Alder Trees have a large and expansive root system.
You should consider this tree an invasive root system tree.
Please can you help? I woke up this morning and my two beautiful Alder trees seem to be leaching a type of what looks like oil (or maybe sap). The tree trunks have gone black from the roots half way up the trunks. When I touch the trunks it almost looks and feels like it has been sprayed with oil? Its spring in New Zealand now and I noticed the leaves on the trees are small. I have heard of trees which run sap when under stress but I thought sap was sticky this is like an oil and has a sweet smell not unlike Pine Oil. I am upset as we have fought our neighbours in court to keep these trees I am just hoping they have not been over and sprayed some type of oil on the trunks. Surely not. If you can help at least by identifying is sap a type of oil it would help me. Many Thanks Rosemary Riddle.
The sap of some trees is darker and can appear oily. Common reasons for trees to leak sap are physical injury, bacterial or fungal diseases, environmental stress, or insect damage. If you don't see any physical injuries on the trees, check for symptoms of bacterial disease:
One form of bacterial disease affecting alders in New Zealand is below:
If the problem persists, you may want to consult an arborist or university extension service professional to help with diagnosis and treatment.
Alnus glutinosa (black alder) has recently been added to a list of 44 newly-banned invasives in Indiana. While the ban will not be legally in place until our governor signs it, I hope that you will change the information on your website which recommends planting black alder in the US.
Thank you for your observation. I will forward your comment to the editor for review.

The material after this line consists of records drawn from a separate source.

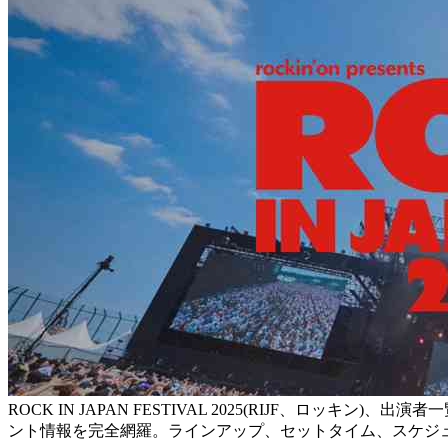
ROCK IN JAPAN FESTIVAL 2025(RIJF、
ント情報を完全網羅。ラインアップ、セットタイム、スケジ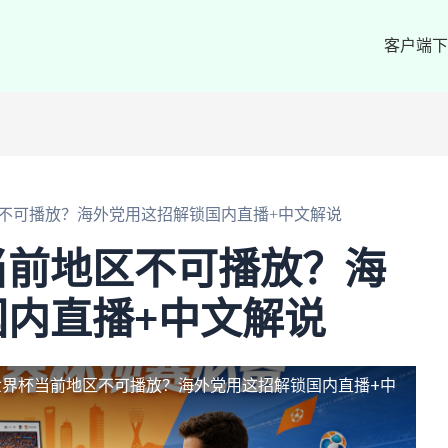
客户端下
不可播放？海外党用这招解锁国内直播+中文解说
当前地区不可播放？海
内直播+中文解说
世界杯当前地区不可播放？海外党用这招解锁国内直播+中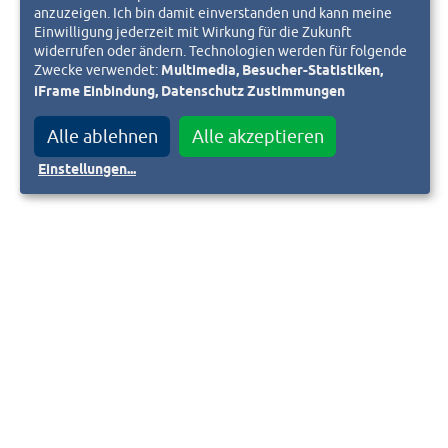
anzuzeigen. Ich bin damit einverstanden und kann meine
Einwilligung jederzeit mit Wirkung für die Zukunft
widerrufen oder ändern. Technologien werden für folgende
Zwecke verwendet:
Multimedia, Besucher-Statistiken,
iFrame Einbindung, Datenschutz Zustimmungen
Alle ablehnen
Alle akzeptieren
Einstellungen
...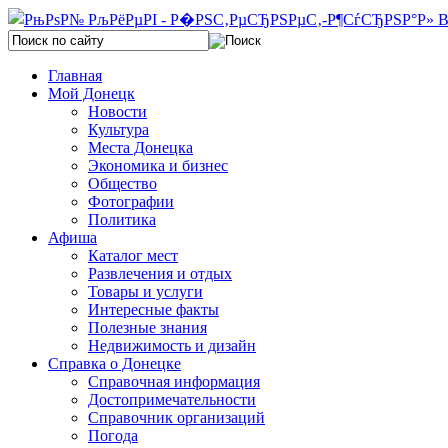
Главная
Мой Донецк
Новости
Культура
Места Донецка
Экономика и бизнес
Общество
Фотографии
Политика
Афиша
Каталог мест
Развлечения и отдых
Товары и услуги
Интересные факты
Полезные знания
Недвижимость и дизайн
Справка о Донецке
Справочная информация
Достопримечательности
Справочник организаций
Погода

Though pruning can promote branching, it can also weaken the structure over time. Have care when pruning, and only leave branches that are angled upwards, and not horizontal.
Here is an article for more information on the tree:
Hi guys I would really appreciate some expert advice. I am planting a bare root Italian alder hedge. 7 whips per metre in two staggered rows ie a row of 4 and then a row of 3. The hedge is going to be planted next to a wooden sleeper retaining wall.i would like to keep the hedge as narrow as possible. Q1. How far from the sleeper wall can I plant row 1. Q2. In row 1 the whips are 33cm apart. Row 2 is staggered with row 1. But how close can I plant the second row to row 1 please? Thanks in advance!!
My research showed 40 to 50 cm between rows. Also, I read that Italian alder roots are invasive and should be planted 30 meters from structures.
Here's more info that may be helpful:
Two alder trees started growing in a pot in my backyard this spring and I’m beginning to like them and thinking I could plant them in the ground in the same spot. Is this going to be bad for the foundation directly next to it? My yard is really small, so there isn’t much room to move it away, but I could go about a foot away from the concrete.
I'm afraid that it would be a very bad idea. You could try growing it in container, though:
We have a large Mature Alder tree that was growing near some pylon. The local Electricity supply company took the tree down to 1 metre instead of 6 metres. We have lost all privacy in that part of the garden and wish to have a bunch of Alder branches grafted on to reduce the time we have to wait to get our privacy back. It will be made good at their expense. Can it be done, and if so how big can the branches be that get spliced in?
This can be done, but it will need to be done with very small buds grafted on at the correct time. Here are some articles that will help you to get started:
Generally, you can use small branches, but the larger the branch you use the more likely that it will fail. This is why buds are preferred.
That does not really help, It will not be me doing the work, I expect the Electricity Supply company to bear the cost and supply an expert at doing this. I want to know how hard to push back to them. Another possibility is to push them to provide a replacement tree of about 8 metres tall!
It I insist upon splicing, how many 1-2 inch splices would it take to get 3 successful splices?